Ryan Bailey’s “Take Leave or Hold On” brought out the image of being an intricate system, each piece holding power, and although breaking at times and depending on outside influences, holding on for the sake of that system. Raven Hardnett’s “Through It All” was a routine of individual pieces making up one system as well, occasionally “breaking code” and falling out of line, but falling together beautifully as a whole back into the synchronicity that it needed to work.

Two of the senior choreographers, Mensah and Hardnett, were able to give insight into the process that goes into creating routines such as these and provide advice to upcoming seniors. According to them, planning began in February when the dancers first held their auditions and continued on throughout the semester as the seniors worked collaboratively with students and staff to perfect the routine, costumes, lighting and music. The dancers themselves ranged from freshmen to seniors, each bringing their own style and passion to the routines.

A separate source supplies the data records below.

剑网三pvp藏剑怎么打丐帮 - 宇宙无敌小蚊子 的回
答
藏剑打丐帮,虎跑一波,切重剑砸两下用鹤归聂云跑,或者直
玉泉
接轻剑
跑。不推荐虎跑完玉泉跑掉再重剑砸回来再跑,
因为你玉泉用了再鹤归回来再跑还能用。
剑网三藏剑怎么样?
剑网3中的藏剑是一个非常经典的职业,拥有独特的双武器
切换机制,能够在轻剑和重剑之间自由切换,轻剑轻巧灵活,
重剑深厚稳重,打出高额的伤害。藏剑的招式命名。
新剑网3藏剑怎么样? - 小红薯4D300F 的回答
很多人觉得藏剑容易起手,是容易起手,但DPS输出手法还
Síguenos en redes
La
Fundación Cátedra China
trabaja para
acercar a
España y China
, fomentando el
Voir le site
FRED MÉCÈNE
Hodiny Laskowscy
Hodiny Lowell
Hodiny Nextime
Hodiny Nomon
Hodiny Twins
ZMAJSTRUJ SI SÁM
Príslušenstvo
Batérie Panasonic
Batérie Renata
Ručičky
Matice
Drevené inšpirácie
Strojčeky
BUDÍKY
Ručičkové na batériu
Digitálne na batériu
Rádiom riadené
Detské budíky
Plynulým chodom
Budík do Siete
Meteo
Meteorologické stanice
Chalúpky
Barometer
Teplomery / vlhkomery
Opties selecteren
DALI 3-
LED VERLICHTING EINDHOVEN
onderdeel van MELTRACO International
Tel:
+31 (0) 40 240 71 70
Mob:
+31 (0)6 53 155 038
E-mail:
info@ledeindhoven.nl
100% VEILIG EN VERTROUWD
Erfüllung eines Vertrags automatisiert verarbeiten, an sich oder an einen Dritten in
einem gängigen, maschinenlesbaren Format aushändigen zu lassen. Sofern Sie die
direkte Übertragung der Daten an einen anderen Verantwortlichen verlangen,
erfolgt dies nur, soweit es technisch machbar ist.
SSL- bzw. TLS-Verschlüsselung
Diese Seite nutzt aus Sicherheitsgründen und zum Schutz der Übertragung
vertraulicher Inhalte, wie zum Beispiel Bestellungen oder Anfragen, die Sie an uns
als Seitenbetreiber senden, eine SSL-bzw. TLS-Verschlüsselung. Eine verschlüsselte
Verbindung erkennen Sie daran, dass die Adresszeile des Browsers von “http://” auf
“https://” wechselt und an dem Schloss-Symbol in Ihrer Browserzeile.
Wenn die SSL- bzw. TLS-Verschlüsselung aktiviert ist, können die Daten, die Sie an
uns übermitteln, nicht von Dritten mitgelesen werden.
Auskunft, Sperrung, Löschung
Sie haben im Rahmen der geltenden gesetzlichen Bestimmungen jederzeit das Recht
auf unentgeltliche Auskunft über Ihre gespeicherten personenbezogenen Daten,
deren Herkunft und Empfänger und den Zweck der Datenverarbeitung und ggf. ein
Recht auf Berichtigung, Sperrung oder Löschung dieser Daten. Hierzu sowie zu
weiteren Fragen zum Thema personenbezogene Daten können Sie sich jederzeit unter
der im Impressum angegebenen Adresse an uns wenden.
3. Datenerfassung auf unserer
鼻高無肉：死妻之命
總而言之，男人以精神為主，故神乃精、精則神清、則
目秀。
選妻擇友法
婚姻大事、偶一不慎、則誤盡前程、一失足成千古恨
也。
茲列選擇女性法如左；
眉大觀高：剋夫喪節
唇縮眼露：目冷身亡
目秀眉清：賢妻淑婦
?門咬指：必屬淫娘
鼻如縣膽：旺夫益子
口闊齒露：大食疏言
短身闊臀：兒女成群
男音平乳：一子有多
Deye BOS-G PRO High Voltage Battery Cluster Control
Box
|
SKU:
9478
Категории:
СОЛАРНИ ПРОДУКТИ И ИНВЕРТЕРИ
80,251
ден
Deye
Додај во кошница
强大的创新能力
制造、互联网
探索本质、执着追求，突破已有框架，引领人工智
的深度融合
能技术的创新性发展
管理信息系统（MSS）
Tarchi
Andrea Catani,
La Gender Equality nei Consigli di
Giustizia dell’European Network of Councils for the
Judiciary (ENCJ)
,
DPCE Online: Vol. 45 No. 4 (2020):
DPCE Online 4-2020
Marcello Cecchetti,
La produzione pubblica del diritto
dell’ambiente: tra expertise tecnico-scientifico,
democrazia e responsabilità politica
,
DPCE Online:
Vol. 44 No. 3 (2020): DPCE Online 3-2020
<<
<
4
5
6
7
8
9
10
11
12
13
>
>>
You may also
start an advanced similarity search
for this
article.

After bringing everything they have learned over their years of classes at UMBC together into one event and planning process, it all comes down to self-awareness for the senior choreographers. Hardnett stated an important point about taking on the role of the choreographer and adding personal meaning to a large-scale project: “Know what is important to you and know yourself as an artist and what represents you the way that you want to be represented.”

“For this show in particular,” Hardnett said, “it really allowed me to see who I am as a person and the things that I want to represent on stage. Having that sense of self and that confidence in yourself definitely helps me for the future and what I want to do next.”

For underclassmen who are looking forward to their own Senior Dance Concerts, Mensah thoughtfully advised to “pace yourself, take it day by day, stay positive and think of everything that you have done instead of making a checklist of the things that you need to do,” as a way to truly enjoy each step of the experience.

Editor’s Note: Descriptions of dance routines are interpretations by the author.